2. G. Briganti, The View Painters of Europe, London 1970, p. 280.
3. P. Conisbee, in The Grove Dictionary of Art, London 1996, p. 331.
4. Published in L. Lagrange, Joseph Vernet et la peinture au XVIIIe siècle, Paris 1864.
5. All three are in the Louvre, Paris. See L. Manoeuvre and E. Rieth, Joseph Vernet. Les Ports de France, Paris 1994, pp. 21, 24, 25.
6. See Lagrange, op. cit., 1864.
7. Three of this series are in the Louvre, Paris and twelve are in the Musée national de la Marine, see Manoeuvre and Rieth, op. cit., pp. 43-145.
8. P. Conisbee in Claude-Joseph Vernet, exhibition catalogue, London 1976, under no. 22.

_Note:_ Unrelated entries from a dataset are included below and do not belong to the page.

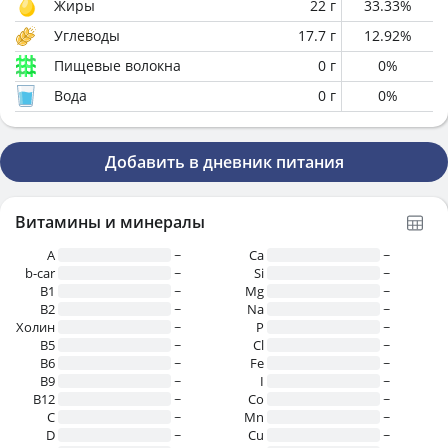
Жиры
22
г
33.33
%
Углеводы
17.7
г
12.92
%
Пищевые волокна
0
г
0
%
Вода
0
г
0
%
Добавить в дневник питания
Витамины и минералы
A
~
Ca
~
b-car
~
Si
~
В1
~
Mg
~
B2
~
Na
~
Холин
~
P
~
B5
~
Cl
~
B6
~
Fe
~
B9
~
I
~
B12
~
Co
~
C
~
Mn
~
D
~
Cu
~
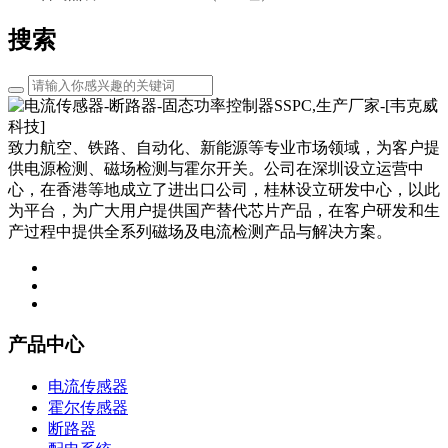
搜索
致力航空、铁路、自动化、新能源等专业市场领域，为客户提
供电源检测、磁场检测与霍尔开关。公司在深圳设立运营中
心，在香港等地成立了进出口公司，桂林设立研发中心，以此
为平台，为广大用户提供国产替代芯片产品，在客户研发和生
产过程中提供全系列磁场及电流检测产品与解决方案。
产品中心
电流传感器
霍尔传感器
断路器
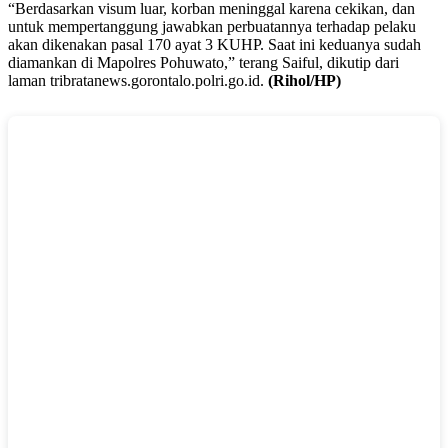
“Berdasarkan visum luar, korban meninggal karena cekikan, dan
untuk mempertanggung jawabkan perbuatannya terhadap pelaku
akan dikenakan pasal 170 ayat 3 KUHP. Saat ini keduanya sudah
diamankan di Mapolres Pohuwato,” terang Saiful, dikutip dari
laman tribratanews.gorontalo.polri.go.id.
(Rihol/HP)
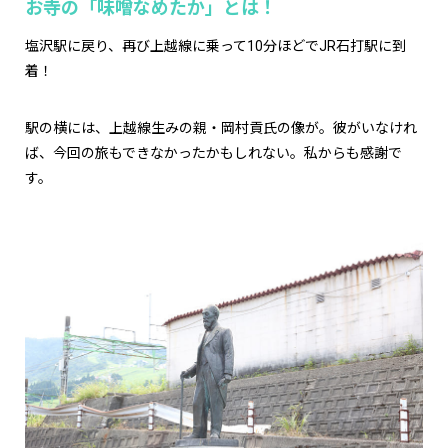
お寺の「味噌なめたか」とは！
塩沢駅に戻り、再び上越線に乗って10分ほどでJR石打駅に到
着！
駅の横には、上越線生みの親・岡村貢氏の像が。彼がいなけれ
ば、今回の旅もできなかったかもしれない。私からも感謝で
す。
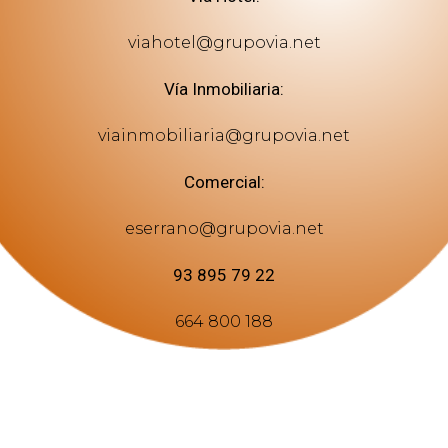
viahotel@grupovia.net
Vía Inmobiliaria:
viainmobiliaria@grupovia.net
Comercial:
eserrano@grupovia.net
93 895 79 22
664 800 188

9. Manoeuvre and Rieth, op. cit., p. 41.
10. Lagrange, op. cit., p. 82.
11. Journal, published in ibid., p. 283.
12. The bridge is commemorated in the famous song “Sur le Pont d’Avignon."
13. H.W. Janson comp., Catalogues of the Paris Salon. 1673-1881, London 1977, p. 17, no. 67.
14. Martini dedicated the print to the Prince of Asturias, the future Carlos IV, as a tribute to his recent request for a pair of paintings by Vernet. Conisbee in Claude-Joseph Vernet, exhibition catalogue, 1976, no. 85.
15. G.W. Lundberg, ‘Le graver suédois Pierre-Gustave Floding à Paris et sa correspondance’ in AFF, Novelle Period, vol. XVII, 1932, p. 277.
16. Listed in B. Fredericksen, ed., The Index of Paintings Sold in the British Isles during the Nineteenth Century, vol. 2, Oxford 1990, part 2, p. 1052, and again, p. 1053, 1056.
17. Fredericksen, op. cit., pp. 1053, 1056.